**Job**
Please show each line in the rows below that contains the word "Cinematics".

########################################

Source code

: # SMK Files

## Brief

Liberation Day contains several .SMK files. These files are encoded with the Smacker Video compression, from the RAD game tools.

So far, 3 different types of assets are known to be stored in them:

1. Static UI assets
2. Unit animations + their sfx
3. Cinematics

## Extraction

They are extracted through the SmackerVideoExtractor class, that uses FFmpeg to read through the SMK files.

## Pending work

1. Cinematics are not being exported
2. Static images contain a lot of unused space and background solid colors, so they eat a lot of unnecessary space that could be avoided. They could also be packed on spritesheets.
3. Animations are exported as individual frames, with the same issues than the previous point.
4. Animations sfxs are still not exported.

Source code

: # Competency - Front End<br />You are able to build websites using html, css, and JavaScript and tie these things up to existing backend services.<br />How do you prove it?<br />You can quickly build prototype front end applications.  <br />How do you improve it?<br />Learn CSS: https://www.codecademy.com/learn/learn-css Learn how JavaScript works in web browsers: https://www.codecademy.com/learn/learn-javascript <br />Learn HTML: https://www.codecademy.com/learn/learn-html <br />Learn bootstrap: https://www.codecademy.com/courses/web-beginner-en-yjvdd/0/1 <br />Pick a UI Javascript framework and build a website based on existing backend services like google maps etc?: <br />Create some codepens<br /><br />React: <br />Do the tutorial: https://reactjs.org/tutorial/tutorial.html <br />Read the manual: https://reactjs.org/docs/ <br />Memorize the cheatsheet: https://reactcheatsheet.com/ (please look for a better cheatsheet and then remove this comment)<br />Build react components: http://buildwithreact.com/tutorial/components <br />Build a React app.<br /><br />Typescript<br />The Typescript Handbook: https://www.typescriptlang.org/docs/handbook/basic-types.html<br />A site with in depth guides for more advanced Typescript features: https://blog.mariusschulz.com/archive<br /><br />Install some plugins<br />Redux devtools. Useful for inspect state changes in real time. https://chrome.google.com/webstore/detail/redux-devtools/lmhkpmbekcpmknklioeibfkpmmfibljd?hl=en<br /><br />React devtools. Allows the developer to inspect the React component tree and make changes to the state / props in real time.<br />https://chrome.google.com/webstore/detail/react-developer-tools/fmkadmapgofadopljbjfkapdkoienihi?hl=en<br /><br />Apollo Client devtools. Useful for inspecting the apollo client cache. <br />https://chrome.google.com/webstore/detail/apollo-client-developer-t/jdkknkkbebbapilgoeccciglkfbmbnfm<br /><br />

########################################

**Solution to this problem**
3. Cinematics
1. Cinematics are not being exported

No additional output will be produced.